**INSTRUCTIONS FOR THE TASK:** Transcribe the text of every item below line for line, with no changes, and leave the pictures out of your answer.

**DATA TO USE:**
*-*-*
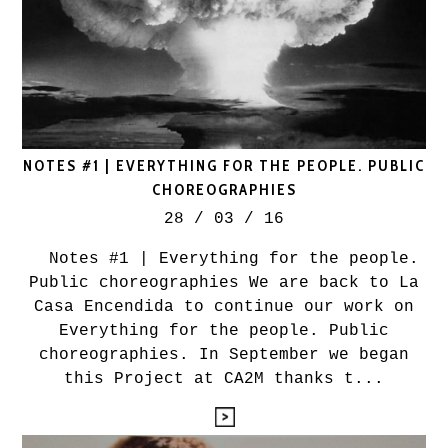
NOTES #1 | EVERYTHING FOR THE PEOPLE. PUBLIC
CHOREOGRAPHIES
28 / 03 / 16
Notes #1 | Everything for the people.
Public choreographies We are back to La
Casa Encendida to continue our work on
Everything for the people. Public
choreographies. In September we began
this Project at CA2M thanks t...
leyendo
*-*-*
**FINAL ANSWER:**
NOTES #1 | EVERYTHING FOR THE PEOPLE. PUBLIC
CHOREOGRAPHIES
28 / 03 / 16
Notes #1 | Everything for the people.
Public choreographies We are back to La
Casa Encendida to continue our work on
Everything for the people. Public
choreographies. In September we began
this Project at CA2M thanks t...
leyendo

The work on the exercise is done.